Michael Redhill's early publications are primarily poetry collections, including Music for Silence (1985), Temporary Captives (1989), Asphodel (1997), and Light-Crossing (2001). His poetry has earned him several awards including first prize in the League of Canadian Poets National Poetry Contest, the Norma Epstein Award, and the E.J. Pratt Prize. Redhill is also an established playwright. Building Jerusalem (2001), a drama set on the eve of 20th century Toronto, won the Dora Mavor Moore Award, the Chalmers Award and was nominated for a GOVERNOR GENERAL'S AWARD. Goodness (2005), which won the Carol Tambor Award, is a highly personal examination of heartache and the Holocaust.
Michael Redhill gained national and international acclaim for his fiction. His book Martin Sloane (2001) won the Books in Canada First Novel Award and the Commonwealth Writers Prize (Canadian-Caribbean Region). The novel revolves around the relationship between university student Jolene Iolas and the titular eccentric artist. The intricately unfolded narrative is told by Jolene as she searches for Martin after his mysterious disappearance. Redhill dedicated 10 years and 12 drafts to the production of this wonderfully crafted novel.

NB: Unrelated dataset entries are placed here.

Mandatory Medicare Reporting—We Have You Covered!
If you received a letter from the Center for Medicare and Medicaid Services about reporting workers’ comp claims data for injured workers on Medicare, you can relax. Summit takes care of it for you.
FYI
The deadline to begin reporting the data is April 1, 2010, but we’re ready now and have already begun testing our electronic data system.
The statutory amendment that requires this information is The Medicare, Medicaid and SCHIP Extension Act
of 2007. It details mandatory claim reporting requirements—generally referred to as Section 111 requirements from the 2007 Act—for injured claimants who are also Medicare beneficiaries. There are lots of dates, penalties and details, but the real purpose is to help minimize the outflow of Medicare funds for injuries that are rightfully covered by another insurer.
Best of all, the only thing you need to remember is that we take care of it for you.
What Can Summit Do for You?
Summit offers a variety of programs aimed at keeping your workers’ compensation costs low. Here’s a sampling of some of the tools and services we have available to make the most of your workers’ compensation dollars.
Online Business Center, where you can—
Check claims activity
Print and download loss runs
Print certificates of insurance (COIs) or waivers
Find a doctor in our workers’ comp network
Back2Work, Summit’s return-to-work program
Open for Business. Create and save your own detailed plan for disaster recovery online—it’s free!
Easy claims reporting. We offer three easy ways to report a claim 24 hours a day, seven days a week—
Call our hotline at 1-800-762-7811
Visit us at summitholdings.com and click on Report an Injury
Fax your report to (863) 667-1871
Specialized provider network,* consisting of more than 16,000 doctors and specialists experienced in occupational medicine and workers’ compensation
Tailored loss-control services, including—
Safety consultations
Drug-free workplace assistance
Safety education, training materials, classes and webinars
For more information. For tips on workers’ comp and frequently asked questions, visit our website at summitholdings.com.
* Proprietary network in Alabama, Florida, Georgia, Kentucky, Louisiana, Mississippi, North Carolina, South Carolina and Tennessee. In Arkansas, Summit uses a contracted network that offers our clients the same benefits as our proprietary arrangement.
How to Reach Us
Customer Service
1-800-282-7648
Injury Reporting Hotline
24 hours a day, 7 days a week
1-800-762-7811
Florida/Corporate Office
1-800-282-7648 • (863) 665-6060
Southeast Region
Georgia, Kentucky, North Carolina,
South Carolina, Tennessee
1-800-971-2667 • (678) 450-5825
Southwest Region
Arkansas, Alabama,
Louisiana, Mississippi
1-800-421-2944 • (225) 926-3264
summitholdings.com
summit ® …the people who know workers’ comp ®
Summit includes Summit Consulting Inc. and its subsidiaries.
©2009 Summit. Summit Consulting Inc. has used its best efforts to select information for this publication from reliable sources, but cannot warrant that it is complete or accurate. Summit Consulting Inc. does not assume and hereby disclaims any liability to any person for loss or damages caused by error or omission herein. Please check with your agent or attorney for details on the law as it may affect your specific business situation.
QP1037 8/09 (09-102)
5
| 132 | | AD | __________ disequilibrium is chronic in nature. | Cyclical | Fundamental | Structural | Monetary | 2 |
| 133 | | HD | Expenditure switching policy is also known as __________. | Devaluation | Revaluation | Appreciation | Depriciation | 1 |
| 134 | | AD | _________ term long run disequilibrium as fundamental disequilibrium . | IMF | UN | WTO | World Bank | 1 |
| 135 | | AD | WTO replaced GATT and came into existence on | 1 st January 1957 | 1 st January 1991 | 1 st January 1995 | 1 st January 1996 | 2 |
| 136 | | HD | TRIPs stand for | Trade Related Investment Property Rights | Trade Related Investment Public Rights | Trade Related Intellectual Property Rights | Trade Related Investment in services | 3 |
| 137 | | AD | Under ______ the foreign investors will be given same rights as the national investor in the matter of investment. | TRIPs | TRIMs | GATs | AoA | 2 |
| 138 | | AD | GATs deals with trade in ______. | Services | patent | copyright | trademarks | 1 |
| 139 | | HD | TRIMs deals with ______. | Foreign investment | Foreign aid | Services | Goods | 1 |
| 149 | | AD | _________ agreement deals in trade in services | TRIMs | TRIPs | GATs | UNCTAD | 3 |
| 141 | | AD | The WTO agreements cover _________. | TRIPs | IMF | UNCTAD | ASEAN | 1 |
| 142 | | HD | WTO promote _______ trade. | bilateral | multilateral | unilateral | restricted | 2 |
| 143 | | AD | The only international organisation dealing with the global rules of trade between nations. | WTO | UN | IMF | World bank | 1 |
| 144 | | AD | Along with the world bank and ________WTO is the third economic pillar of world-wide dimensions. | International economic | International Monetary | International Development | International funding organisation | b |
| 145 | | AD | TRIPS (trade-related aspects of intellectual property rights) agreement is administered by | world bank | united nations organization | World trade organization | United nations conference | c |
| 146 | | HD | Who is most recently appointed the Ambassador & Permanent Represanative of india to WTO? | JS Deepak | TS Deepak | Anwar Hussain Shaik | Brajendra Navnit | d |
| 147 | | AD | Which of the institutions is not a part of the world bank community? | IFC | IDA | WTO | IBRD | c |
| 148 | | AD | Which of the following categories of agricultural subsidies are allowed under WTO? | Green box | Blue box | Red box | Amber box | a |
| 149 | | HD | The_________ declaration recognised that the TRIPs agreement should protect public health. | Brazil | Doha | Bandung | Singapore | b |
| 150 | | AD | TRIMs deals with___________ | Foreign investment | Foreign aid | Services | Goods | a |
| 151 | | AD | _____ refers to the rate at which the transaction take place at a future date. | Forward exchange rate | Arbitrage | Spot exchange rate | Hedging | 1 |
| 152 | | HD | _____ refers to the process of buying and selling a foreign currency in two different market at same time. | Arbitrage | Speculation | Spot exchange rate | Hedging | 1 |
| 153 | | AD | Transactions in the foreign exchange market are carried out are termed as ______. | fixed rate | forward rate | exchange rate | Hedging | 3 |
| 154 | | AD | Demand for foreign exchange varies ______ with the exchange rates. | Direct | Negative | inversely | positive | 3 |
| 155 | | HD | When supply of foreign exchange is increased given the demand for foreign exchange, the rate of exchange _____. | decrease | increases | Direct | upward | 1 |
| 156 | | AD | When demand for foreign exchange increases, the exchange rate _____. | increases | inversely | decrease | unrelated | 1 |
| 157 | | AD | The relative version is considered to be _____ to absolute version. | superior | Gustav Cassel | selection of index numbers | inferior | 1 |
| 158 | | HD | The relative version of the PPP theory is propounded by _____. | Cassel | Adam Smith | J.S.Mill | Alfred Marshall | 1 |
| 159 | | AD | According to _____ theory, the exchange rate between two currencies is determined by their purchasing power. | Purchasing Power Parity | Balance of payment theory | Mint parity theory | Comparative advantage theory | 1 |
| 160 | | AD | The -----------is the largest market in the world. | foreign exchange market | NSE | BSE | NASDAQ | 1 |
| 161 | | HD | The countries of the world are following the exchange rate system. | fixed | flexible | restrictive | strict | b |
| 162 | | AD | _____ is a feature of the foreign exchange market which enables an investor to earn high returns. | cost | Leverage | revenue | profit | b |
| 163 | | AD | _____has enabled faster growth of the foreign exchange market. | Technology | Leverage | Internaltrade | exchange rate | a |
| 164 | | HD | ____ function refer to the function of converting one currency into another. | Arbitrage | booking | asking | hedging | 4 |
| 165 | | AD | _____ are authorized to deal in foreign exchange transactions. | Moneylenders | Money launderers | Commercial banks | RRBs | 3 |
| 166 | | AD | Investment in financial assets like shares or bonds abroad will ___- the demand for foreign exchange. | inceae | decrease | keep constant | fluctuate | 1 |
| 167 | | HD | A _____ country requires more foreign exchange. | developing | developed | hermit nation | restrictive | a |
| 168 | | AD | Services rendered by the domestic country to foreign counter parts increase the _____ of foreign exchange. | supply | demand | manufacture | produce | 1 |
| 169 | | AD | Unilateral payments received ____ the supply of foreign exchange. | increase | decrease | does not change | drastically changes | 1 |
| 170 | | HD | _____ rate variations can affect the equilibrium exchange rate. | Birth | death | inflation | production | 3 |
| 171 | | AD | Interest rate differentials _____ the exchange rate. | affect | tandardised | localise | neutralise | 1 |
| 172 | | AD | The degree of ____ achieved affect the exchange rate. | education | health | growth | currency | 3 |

Redhill's Fidelity (2004) is a compelling collection of short stories investigating the intricacies, delights, betrayals, and failings of marriage, familial relationships, and friendship. The focus ranges from a mother trying to connect with her incredibly gifted son, a father struggling with his abrupt awakening to his daughter's sexual maturation, and several men who never seem to know when relationships have ended - or haven't even begun. Michael Redhill's second novel, Consolation (2006), traces the evolution of Toronto through the death of 2 of its citizens, separated by a century and a half. A masterful mingling of public history and private pain, Consolation confirms Redhill's ability to examine the intricacies and vagaries of human relationships.